Dishonest advocacy aside, what are the actual risks of stoned driving? The answer, from what seems to be a well-done case-control study, is that driving stoned is hazardous, but much less hazardous than driving drunk. (A relative risk of 1.83 - meaning that driving a mile stoned is about as risky as driving two miles sober - strongly suggests that cannabis-impaired driving is a problem, but also that it isn’t much of a problem; the relative-risk number for alcohol is over 13.) On the other hand, the same study shows that adding cannabis or other drugs to alcohol substantially worsens the odds: alcohol-and-something-else has a relative risk of 23.

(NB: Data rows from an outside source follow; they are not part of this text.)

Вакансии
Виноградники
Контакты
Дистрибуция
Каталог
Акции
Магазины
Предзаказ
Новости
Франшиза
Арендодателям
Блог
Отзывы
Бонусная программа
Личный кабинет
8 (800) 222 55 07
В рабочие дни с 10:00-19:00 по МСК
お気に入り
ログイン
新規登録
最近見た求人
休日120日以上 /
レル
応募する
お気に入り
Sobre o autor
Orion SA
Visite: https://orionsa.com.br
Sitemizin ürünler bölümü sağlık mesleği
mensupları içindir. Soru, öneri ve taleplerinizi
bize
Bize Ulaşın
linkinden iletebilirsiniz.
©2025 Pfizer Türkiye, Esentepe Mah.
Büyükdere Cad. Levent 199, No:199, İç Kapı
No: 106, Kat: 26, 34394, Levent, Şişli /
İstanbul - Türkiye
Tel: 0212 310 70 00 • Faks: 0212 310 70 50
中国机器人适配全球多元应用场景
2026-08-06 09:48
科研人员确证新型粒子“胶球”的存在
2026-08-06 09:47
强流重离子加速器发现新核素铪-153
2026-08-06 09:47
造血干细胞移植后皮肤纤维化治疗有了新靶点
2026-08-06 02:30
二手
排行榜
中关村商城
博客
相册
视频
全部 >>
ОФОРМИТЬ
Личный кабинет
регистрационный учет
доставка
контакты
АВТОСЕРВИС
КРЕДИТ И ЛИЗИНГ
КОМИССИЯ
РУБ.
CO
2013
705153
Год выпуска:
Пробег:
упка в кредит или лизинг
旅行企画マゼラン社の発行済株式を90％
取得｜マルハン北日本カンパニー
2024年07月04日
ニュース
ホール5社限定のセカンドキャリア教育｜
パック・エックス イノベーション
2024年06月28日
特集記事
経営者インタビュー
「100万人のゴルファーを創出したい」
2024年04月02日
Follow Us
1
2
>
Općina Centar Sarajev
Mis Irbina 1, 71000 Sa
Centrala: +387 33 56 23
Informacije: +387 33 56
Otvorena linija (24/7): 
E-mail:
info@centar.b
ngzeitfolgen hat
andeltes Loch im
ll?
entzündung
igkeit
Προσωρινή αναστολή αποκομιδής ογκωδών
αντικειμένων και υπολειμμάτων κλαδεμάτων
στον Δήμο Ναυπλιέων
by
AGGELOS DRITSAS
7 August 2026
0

Given those numbers, and the technical difficulty of identifying cannabis-impaired driving (because impairment doesn’t track cannabinoid levels in blood nearly as well as it tracks alcohol levels) I’d propose the following rule: anyone who tests positive for cannabis on a mouth swab (which detects use within the past few hours) should be considered guilty of impaired driving if that person’s BAC is detectably different from zero. All that means is that, if you’ve been toking and drinking, you need to wait as many hours as you’ve had drinks before getting behind the wheel.

Of course, if I were advising someone personally, I’d be much more cautious: driving within six hours of using cannabis is pretty damned stupid. But the same is true of driving after a sleepless night. The question isn’t what’s imprudent; the question is what’s hazardous enough to make a serious criminal offense. So far, the numbers I see about stoned driving (in the absence of alcohol) don’t bring it across that very high threshold.

Given the long latency of THC, the “zero-tolerance” rules now being passed in some states, which making driving with any detectable cannabis on board drugged driving per se, without evidence of actual impairment, are simply a backdoor way of recriminalizing cannabis use.

Footnote A case-control study - comparing a group of drivers responsible for accidents with a random sample of all drivers - is the only way to figure out what’s really going on. The observation that, as cannabis use spreads, more crash-responsible drivers have cannabis on board tells you precisely nothing. After all, if consumption of blintzes were to increase, more responsible drivers would test positive for ricotta. You neeed a denominator, not just a numerator.

Author: Mark Kleiman

Professor of Public Policy at the NYU Marron Institute for Urban Management and editor of the Journal of Drug Policy Analysis. Teaches about the methods of policy analysis about drug abuse control and crime control policy, working out the implications of two principles: that swift and certain sanctions don't have to be severe to be effective, and that well-designed threats usually don't have to be carried out. Books: Drugs and Drug Policy: What Everyone Needs to Know (with Jonathan Caulkins and Angela Hawken) When Brute Force Fails: How to Have Less Crime and Less Punishment (Princeton, 2009; named one of the "books of the year" by The Economist Against Excess: Drug Policy for Results (Basic, 1993) Marijuana: Costs of Abuse, Costs of Control (Greenwood, 1989) UCLA Homepage Curriculum Vitae Contact: Markarkleiman-at-gmail.com

2 thoughts on “How bad is stoned driving, and what should we do about it?”

  1. "On the other hand, the same study shows that adding cannabis or other drugs to alcohol substantially worsens the odds: alcohol-and-something-else has a relative risk of 23."

    Is this because of some special combination effect of alcohol and cannabis, or because a person that has taken both drugs has on average taken more "units of intoxication", under some reasonable definition of unit? Meaning, would a person that has consumed one unit of alcohol be more likely to have an accident if they afterwards took a unit of cannabis versus a second unit of alcohol?